Едва Пьер прилег головой на подушку, как он почувствовал, что засыпает; но вдруг с ясностью почти действительности послышались бум-бум-бум выстрелов, послышались стоны, крики, шлепанье снарядов, запахло кровью и порохом, и чувство ужаса, страха смерти охватило его. Он испуганно открыл глаза и поднял голову из-под шинели. Всё было тихо на дворе. Только в воротах, разговаривая с дворником и шлепая по грязи, шел какой-то денщик. Над головой Пьера, под темною изнанкою тесового навеса, встрепенулись голубки от движения, которое он сделал приподнимаясь.

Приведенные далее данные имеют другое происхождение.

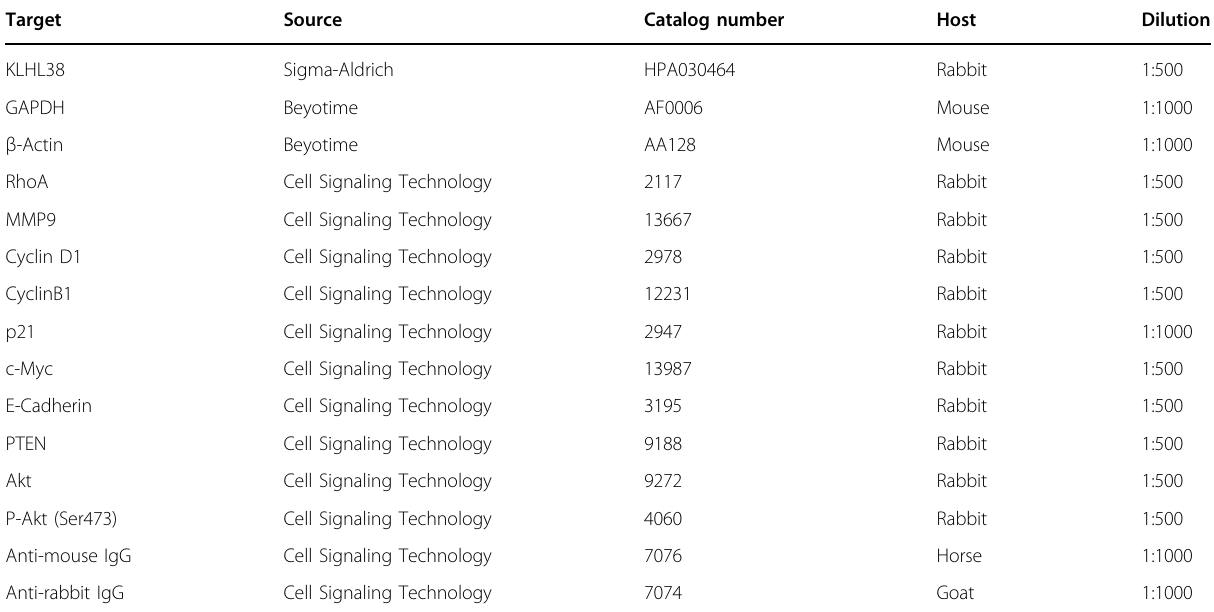
Table 1 List of antibodies used for western blotting.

По всему двору был разлит мирный, радостный для Пьера в эту минуту, крепкий запах постоялого двора, запах сена, навоза и дегтя. Между двумя черными навесами виднелось чистое, звездное небо.

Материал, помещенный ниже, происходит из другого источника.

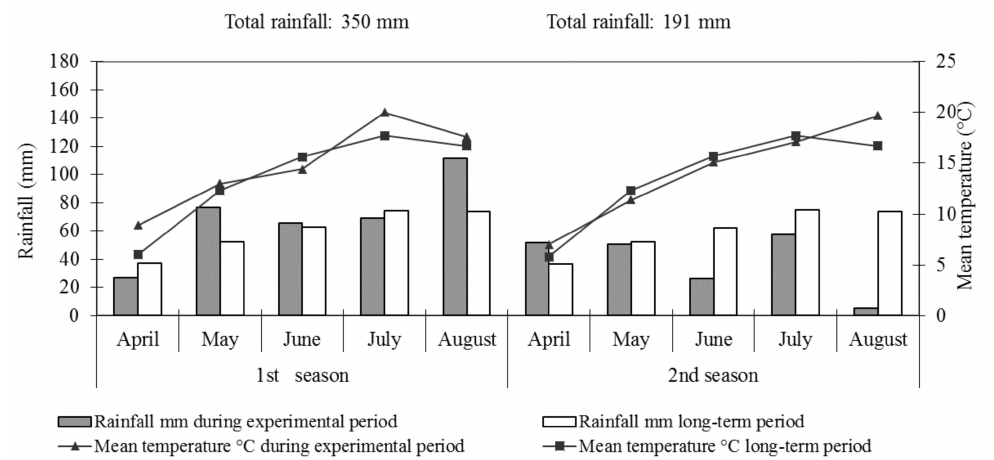
Figure 2. The distribution of rainfall and temperature during the growing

«Слава Богу, что этого нет больше», подумал Пьер, опять закрываясь с головой. «О, как ужасен страх и как позорно я отдался ему! А они... они всё время до конца были тверды, спокойны»... подумал он. Они в понятии Пьера были солдаты, те, которые были на батарее, и те, которые кормили его, и те, которые молились на икону. Они — эти странные, неведомые ему доселе люди, они ясно и резко отделялись в его мысли от всех других людей.

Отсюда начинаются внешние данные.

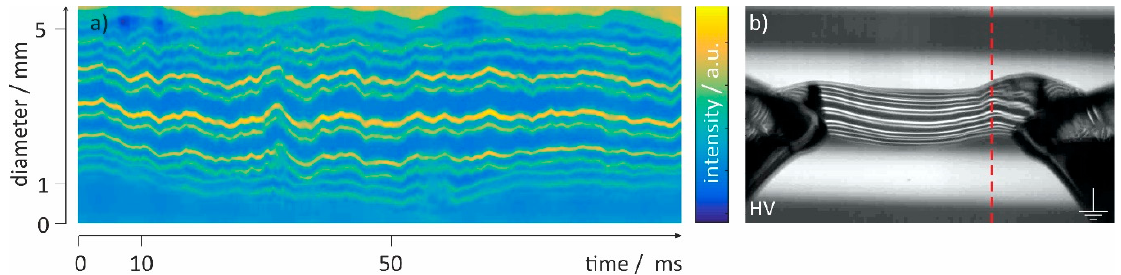
Figure 7. Time–space plot ( a ) from a water bridge ( b ) run at 19 kV and 1.0 mA, at the horizontal position indicated with a red, dashed line, bridge temperature ~50 °C.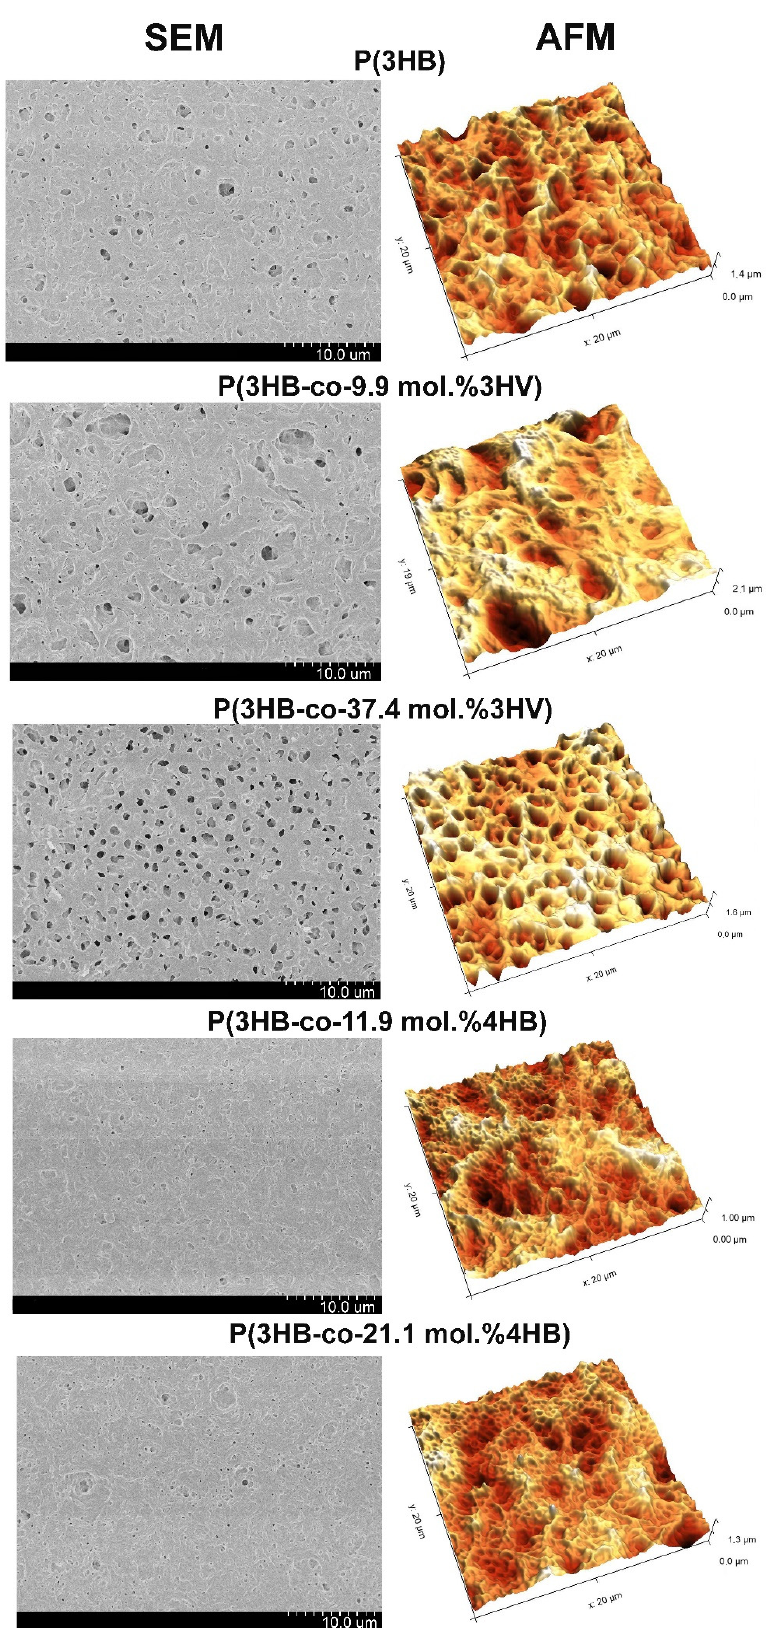
Figure 6. SEM and AFM images of PHA specimens synthesized from JA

«Солдатом быть, просто солдатом!» думал Пьер, засыпая. «Войти в эту общую жизнь всем существом, проникнуться тем, что делает их такими. Но как скинуть с себя всё это лишнее, дьявольское, всё бремя этого внешнего человека? Одно время я мог быть этим. Я мог бежать от отца, как я хотел. Я мог еще после дуэли с Долоховым быть послан солдатом». — И в воображении Пьера мелькнул обед в клубе, на котором он вызвал Долохова, и благодетель в Торжке. И вот Пьеру представляется торжественная столовая ложа. Ложа эта происходит в Английском клубе. И кто-то знакомый, близкий, дорогой, сидит в конце стола. Да это он! Это благодетель. «Да, ведь он умер?» подумал Пьер. «Да, умер; но я не знал, что он жив. И как мне жаль, что он умер, и как я рад, что он жив опять!» С одной стороны стола сидели Анатоль, Долохов, Несвицкой, Денисов и другие такие же (категория этих людей так же ясно была во сне определена в душе Пьера, как и категория тех людей, которых он называл они), и эти люди, Анатоль, Долохов, громко кричали, пели; но из-за их крика слышен был голос благодетеля, неумолкаемо говоривший, и звук его слов был так же значителен и непрерывен, как гул поля сраженья, но он был приятен и утешителен. Пьер не понимал того, что̀ говорил благодетель, но он знал (категория мыслей так же ясна была во сне), что благодетель говорил о добре, о возможности быть тем, чем были они. И они со всех сторон, с своими простыми, добрыми, твердыми лицами, окружали благодетеля. Но они хотя и были добры, они не смотрели на Пьера, не знали его. Пьер захотел обратить на себя их внимание и сказать. Он привстал, но в то же мгновенье ноги его похолодели и обнажились.
Ему стало стыдно, и он рукой закрыл свои ноги, с которых действительно свалилась шинель. На мгновение Пьер, поправляя шинель, открыл глаза и увидал те же навесы, столбы, двор, но всё это было теперь синевато, светло и подернуто блестками росы или мороза.